PROBLEM STATEMENT: Would you give back exactly the lines from the line with "right shoulder: (130, 122)" through the end of the entries below, both included, but none of the pictures?

^^^^^^^^^^^^^^^^

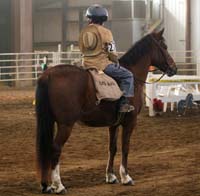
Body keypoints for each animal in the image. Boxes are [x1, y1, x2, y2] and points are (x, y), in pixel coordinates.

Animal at [35, 28, 177, 194]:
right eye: (164, 47)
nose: (174, 68)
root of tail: (48, 74)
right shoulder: (130, 122)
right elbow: (125, 147)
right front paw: (126, 177)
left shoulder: (113, 124)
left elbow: (112, 148)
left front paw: (110, 176)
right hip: (66, 125)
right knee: (55, 149)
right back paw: (58, 185)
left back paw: (47, 185)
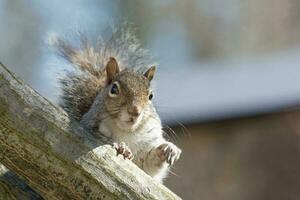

^^^^^^^^^^^^^^^^

ANSWER AREA:
right shoulder: (130, 122)
right elbow: (125, 147)
right front paw: (126, 177)
left shoulder: (113, 124)
left elbow: (112, 148)
left front paw: (110, 176)
right hip: (66, 125)
right knee: (55, 149)
right back paw: (58, 185)
left back paw: (47, 185)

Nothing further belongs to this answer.